The concern is compounded by the fact that throughout East Africa the danger of a possible spread of Ebola due to the protracted eruption exists in the eastern part of the Democratic Republic of the Congo. The eruption, the second largest in a long time, is in its 14th month. By Friday, 3,160 cases and 2,114 deaths had been reported.
The woman had studied in Uganda. She reportedly returned to Tanzania on August 22 and traveled to fieldwork in various parts of the country. On August 29, she got Ebola-like symptoms, including fever and bloody diarrhea. She died in the Tanzanian capital Dar es Salaam and was immediately buried. Dar es Salaam has a population of 6 million people.
Two days later, WHO received information from unofficial channels that a person suspected of Ebola had died. The information showing that the woman was tested positive for Ebola, but the Tanzanian authorities have not provided any information on the cause of death. They also did not reveal what hurts two of their later contracted contacts, but only that their research was negative for Ebola.
On Thursday, WHO received another informal notice that another contact was ill and hospitalized. When the country asked Tanzania for information on this last possible case, it responded that it had no "EVD case" and no "suspected case" anywhere.
There is currently no information to suggest that the dead woman had traveled to the Democratic Republic of the Congo. However, this does not rule out that it could be infected. She may have been in contact with an unreported case in Uganda or was infected with a new, undiscovered Ebola occurrence.

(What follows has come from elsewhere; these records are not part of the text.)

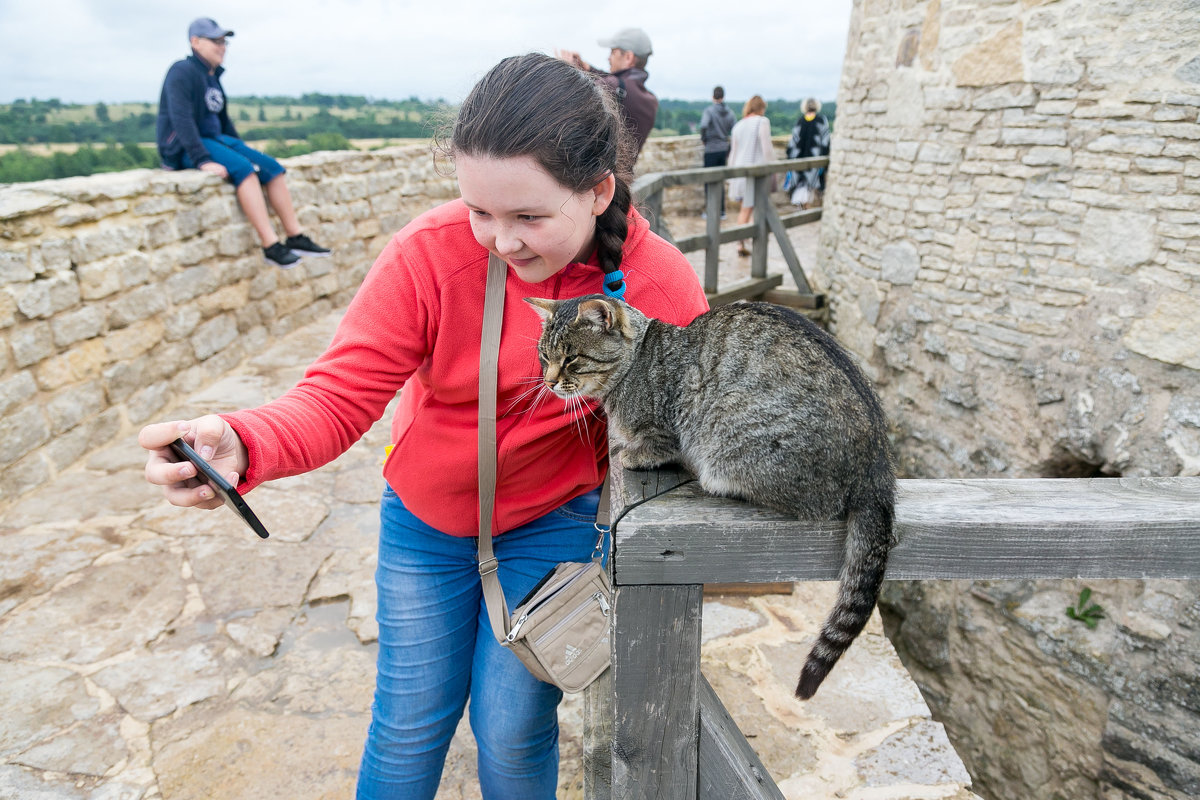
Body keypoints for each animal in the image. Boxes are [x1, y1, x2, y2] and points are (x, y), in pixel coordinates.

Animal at [530, 296, 897, 700]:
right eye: (544, 356)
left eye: (571, 358)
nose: (549, 382)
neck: (636, 363)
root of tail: (878, 463)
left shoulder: (665, 427)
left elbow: (654, 445)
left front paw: (631, 453)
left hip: (732, 438)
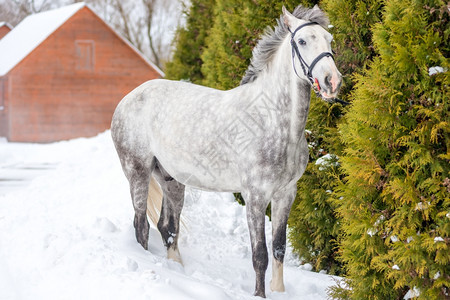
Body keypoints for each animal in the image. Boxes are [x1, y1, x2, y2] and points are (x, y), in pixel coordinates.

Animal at [111, 4, 342, 298]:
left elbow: (279, 248)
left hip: (171, 180)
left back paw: (178, 270)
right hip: (138, 172)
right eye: (301, 41)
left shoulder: (286, 194)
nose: (331, 81)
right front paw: (260, 294)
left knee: (167, 228)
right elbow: (260, 255)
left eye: (329, 40)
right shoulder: (255, 197)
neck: (271, 119)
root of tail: (127, 99)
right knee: (141, 226)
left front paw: (278, 291)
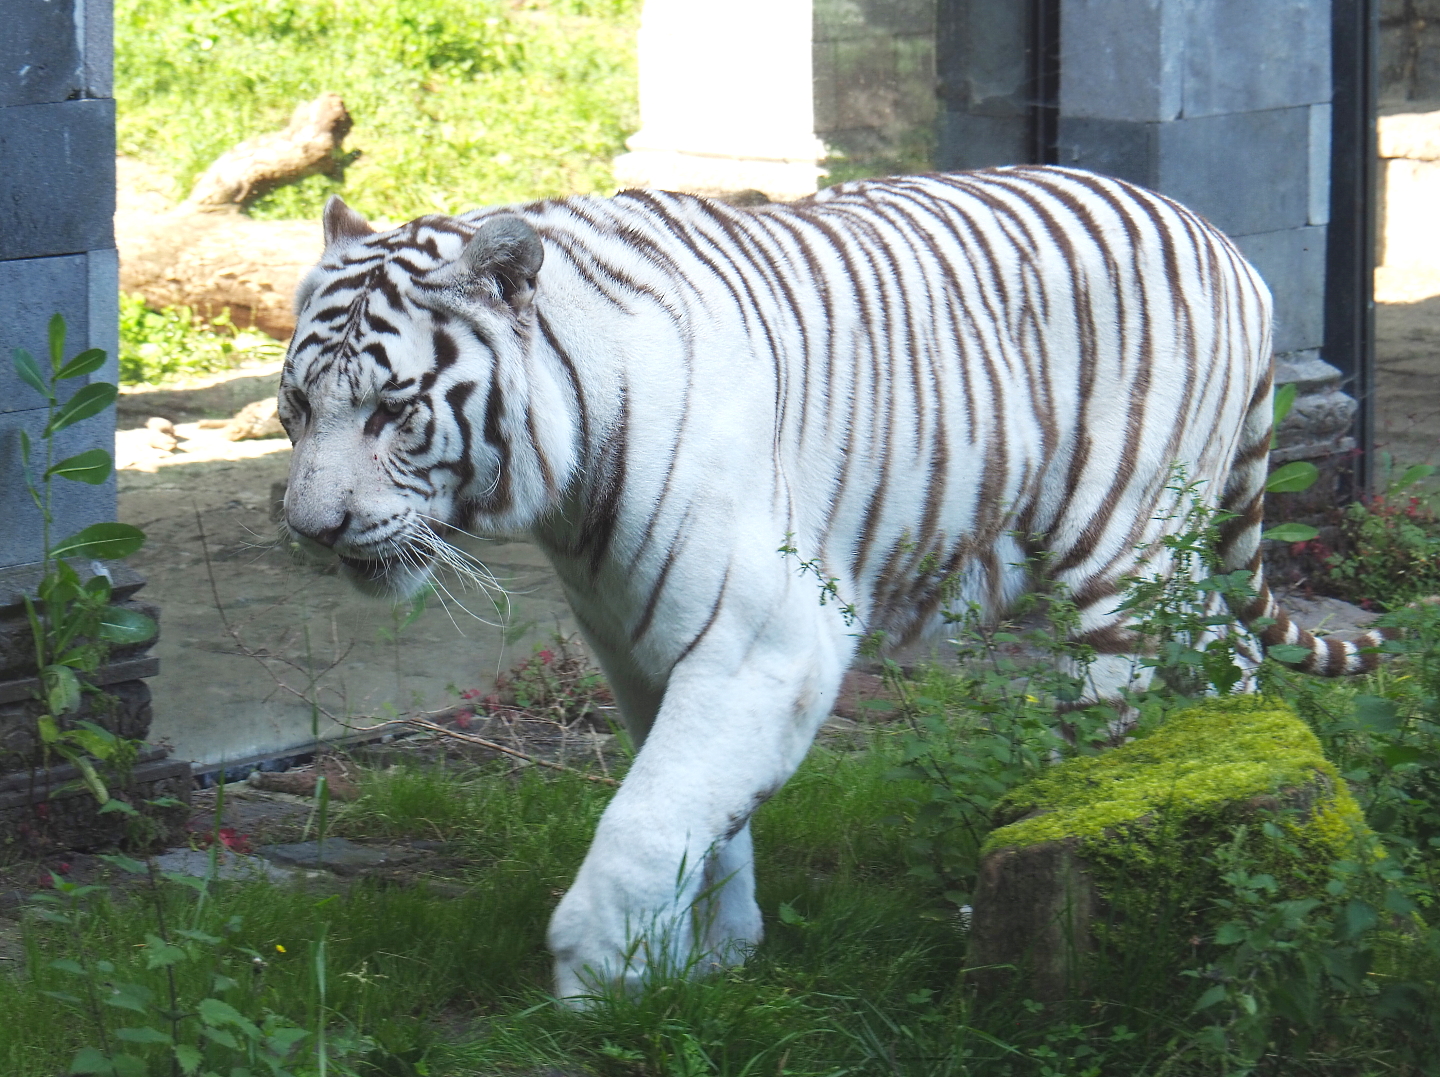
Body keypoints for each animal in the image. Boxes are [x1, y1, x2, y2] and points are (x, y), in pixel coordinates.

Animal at [277, 165, 1392, 1002]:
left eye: (391, 409)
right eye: (294, 406)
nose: (309, 530)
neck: (566, 489)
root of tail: (1223, 240)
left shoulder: (764, 643)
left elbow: (644, 820)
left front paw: (600, 984)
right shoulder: (640, 651)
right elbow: (703, 816)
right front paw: (711, 960)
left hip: (1121, 554)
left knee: (1127, 703)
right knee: (1230, 655)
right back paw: (1232, 796)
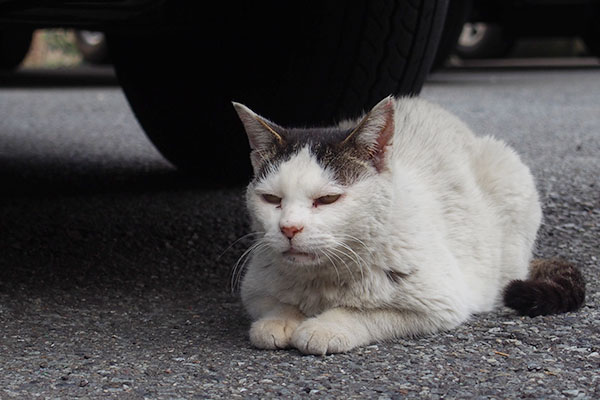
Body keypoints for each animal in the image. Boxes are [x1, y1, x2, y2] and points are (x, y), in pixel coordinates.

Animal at [231, 95, 584, 354]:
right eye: (271, 199)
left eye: (328, 199)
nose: (289, 229)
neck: (322, 279)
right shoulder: (253, 289)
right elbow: (275, 304)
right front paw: (280, 320)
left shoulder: (439, 304)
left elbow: (364, 313)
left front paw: (324, 327)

Tanzania has never had an Ebola outbreak. In cases where there is a suspicion of Ebola in a country where the disease has not been treated in the past, the International Health Regulations recommend validating the efforts for early testing by a laboratory with Ebola experience, a so-called reference laboratory , The Tanzanian authorities told WHO on Monday that they would not agree to an external investigation of their samples.

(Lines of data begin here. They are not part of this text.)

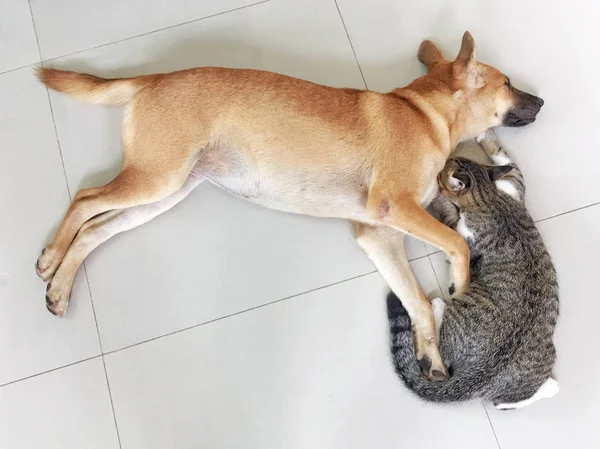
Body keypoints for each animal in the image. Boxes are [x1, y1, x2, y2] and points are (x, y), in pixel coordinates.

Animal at [36, 32, 544, 382]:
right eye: (507, 82)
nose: (542, 100)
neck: (423, 111)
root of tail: (155, 77)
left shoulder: (379, 236)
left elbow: (417, 299)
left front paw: (430, 352)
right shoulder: (393, 207)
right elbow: (457, 244)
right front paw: (460, 285)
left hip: (165, 191)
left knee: (96, 229)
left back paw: (60, 286)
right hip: (156, 178)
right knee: (84, 199)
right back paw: (50, 258)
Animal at [386, 128, 560, 408]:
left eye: (443, 168)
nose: (444, 158)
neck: (488, 197)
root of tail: (475, 378)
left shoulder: (462, 235)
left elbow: (448, 213)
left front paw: (438, 194)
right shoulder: (514, 183)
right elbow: (504, 157)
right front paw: (485, 134)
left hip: (464, 306)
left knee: (444, 352)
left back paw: (439, 306)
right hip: (543, 358)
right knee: (504, 401)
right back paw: (551, 388)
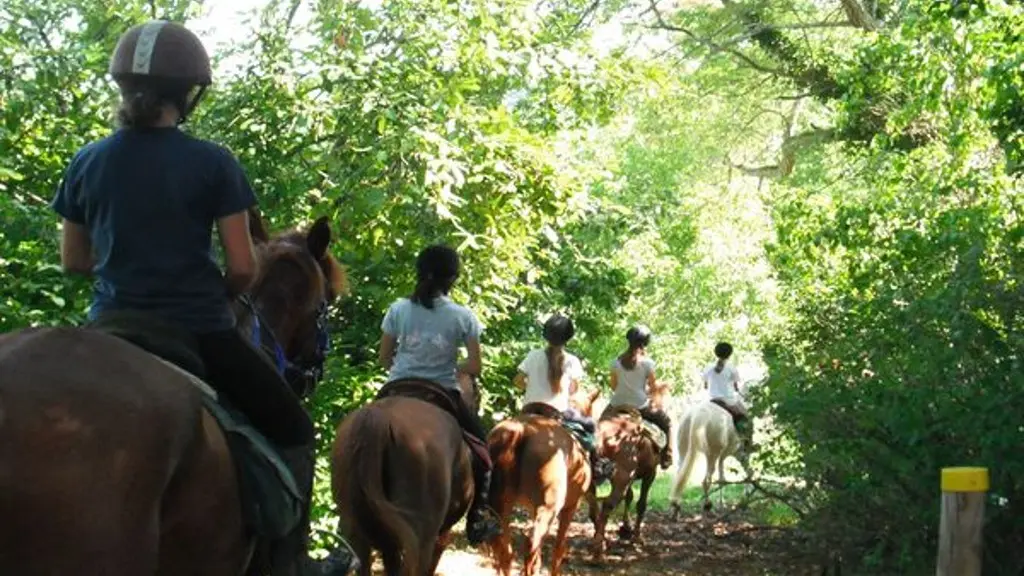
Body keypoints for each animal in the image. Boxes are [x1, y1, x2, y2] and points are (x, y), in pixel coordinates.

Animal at [487, 385, 598, 573]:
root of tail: (520, 429)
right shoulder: (571, 507)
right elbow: (559, 548)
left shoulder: (533, 508)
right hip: (548, 508)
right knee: (530, 545)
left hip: (501, 507)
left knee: (504, 551)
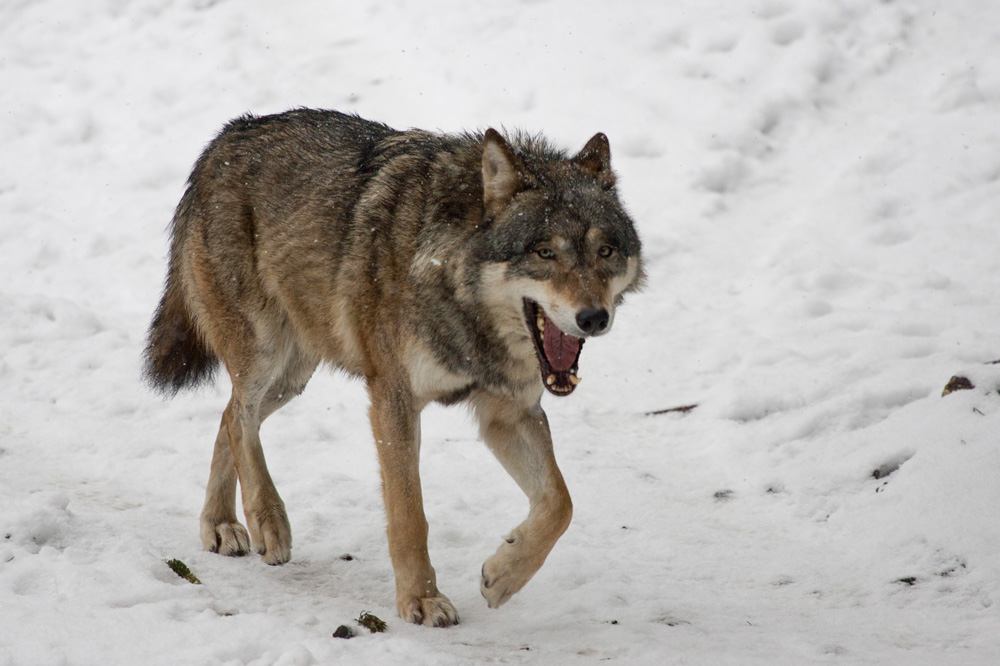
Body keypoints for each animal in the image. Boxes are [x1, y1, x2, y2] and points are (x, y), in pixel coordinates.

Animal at [144, 108, 643, 627]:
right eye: (545, 253)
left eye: (605, 252)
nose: (594, 318)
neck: (459, 295)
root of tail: (226, 136)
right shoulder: (393, 400)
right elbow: (409, 513)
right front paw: (421, 600)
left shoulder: (508, 415)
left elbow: (560, 503)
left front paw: (504, 575)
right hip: (266, 353)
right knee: (239, 417)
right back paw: (267, 521)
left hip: (293, 375)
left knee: (228, 415)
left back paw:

The WHO Declaration progresses step by step in attempts to obtain information about the country The case involved sending a mission to Tanzania to meet with authorities and offer assistance.

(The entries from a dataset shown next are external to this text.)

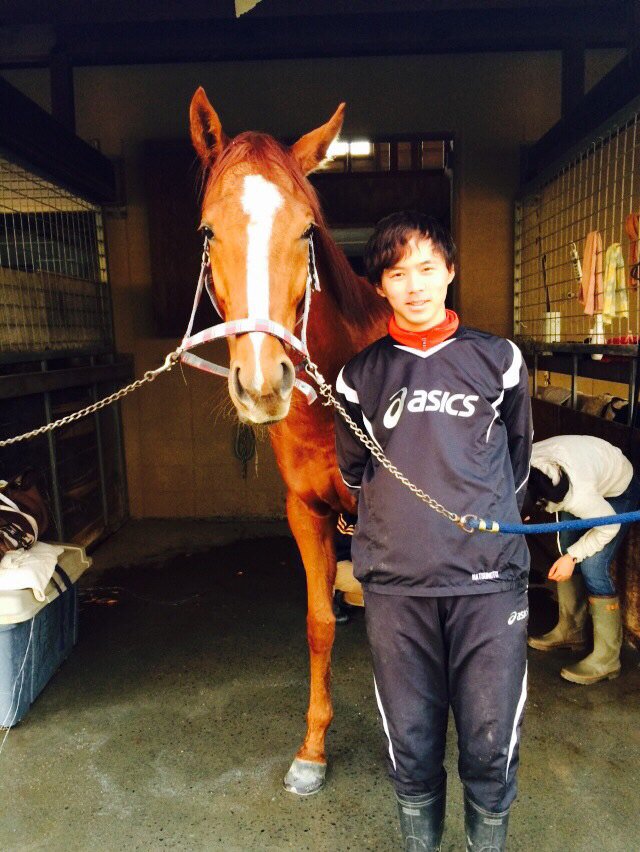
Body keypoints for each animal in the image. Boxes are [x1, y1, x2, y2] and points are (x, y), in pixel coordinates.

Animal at [189, 87, 389, 795]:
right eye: (208, 231)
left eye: (306, 230)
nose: (262, 382)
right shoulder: (306, 513)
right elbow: (319, 624)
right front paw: (313, 750)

The situation was also worrying for the United States. On Saturday, the CDC said she was aware of the situation and worked with the WHO to get more information.  On Tuesday, East African Minister of Health and Human Services Alex Azar announced a review of the Ebola response in the Democratic Republic of the Congo. Tanzania urged to be more open.
"We urge the Tanzanian Government to comply promptly with its obligations under the International Health Regulations and to disclose information in a transparent manner and to fully cooperate with the international health community to enable an independent review of the circumstances surrounding the death of that individual" Azar told reporters during a meeting.
Later he asked Dr. Robert Redfield, Director of Centers for Disease Control and Prevention, to travel to Tanzania. Redfield was with Azar on the mission to East Africa.